Last week, the Utah Division of Water Quality issued an alert advising the public to refrain from recreational activities at treated sewage release sites.
The activities include swimming and tubing in or on the water where treated sewage discharges are located.
Due to the drought, many of the streams and rivers across the state are experiencing low to zero flow.
As a result, the division pointed out that streams and rivers receiving municipal treated sewage effluent have considerably less dilution than normal,
And in some cases, the flows may be nearly 100 percent effluent.
In the Castle Valley region, the state agency's advisory involved the Price River near the Wellington treatment plant and the San Rafael tributaries near Castle Dale, Ferron, Emery, Huntington and Orangeville.

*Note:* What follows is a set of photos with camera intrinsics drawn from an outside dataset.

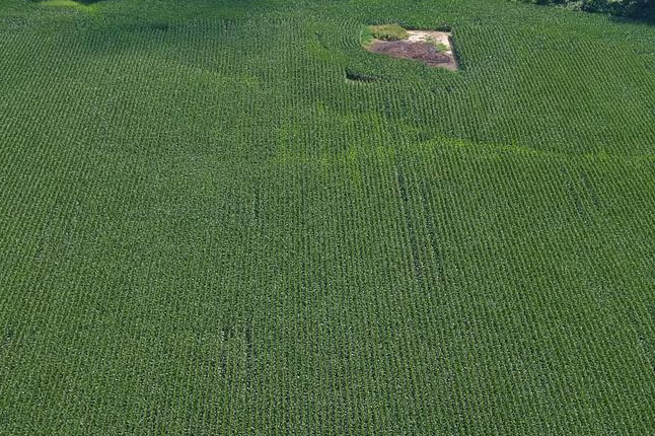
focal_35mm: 92
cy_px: 320
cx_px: 285
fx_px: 1673
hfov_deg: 22.1
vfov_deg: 14.8
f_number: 2.8
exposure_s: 1/500
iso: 100
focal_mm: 10.57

In addition to the local sites, the advisory included the following locations where flows are considerably less than normal and into which treated sewage is discharged: Bear River near Corinne, Bear Creek near Salem and Payson, Chalk Creek at Coalville, Cub River at Richmond, Dry Creek at Spanish Fork, the Duchesne River near Duchesne, Eureka Creek at Eureka, East Canyon Creek at Jeremy Ranch, Little Bear River near Hyrum and Wellsville, Malad River near Bear River City and Tremonton, the pond system in Springville, Sanpitch River at Moroni, Silver Creek at Park City, Shoal Creek at Enterprise and Virgin River near St. George.
All sewage treatment facilities operating in Utah are required to meet appropriate standards to protect public health, indicated the water quality division.
However, the lack of dilution water due to extreme drought conditions may cause the rivers and streams receiving discharges to exceed water quality standards. The resulting situation may increase the risk of water-borne illnesses, concluded the state agency's advisory.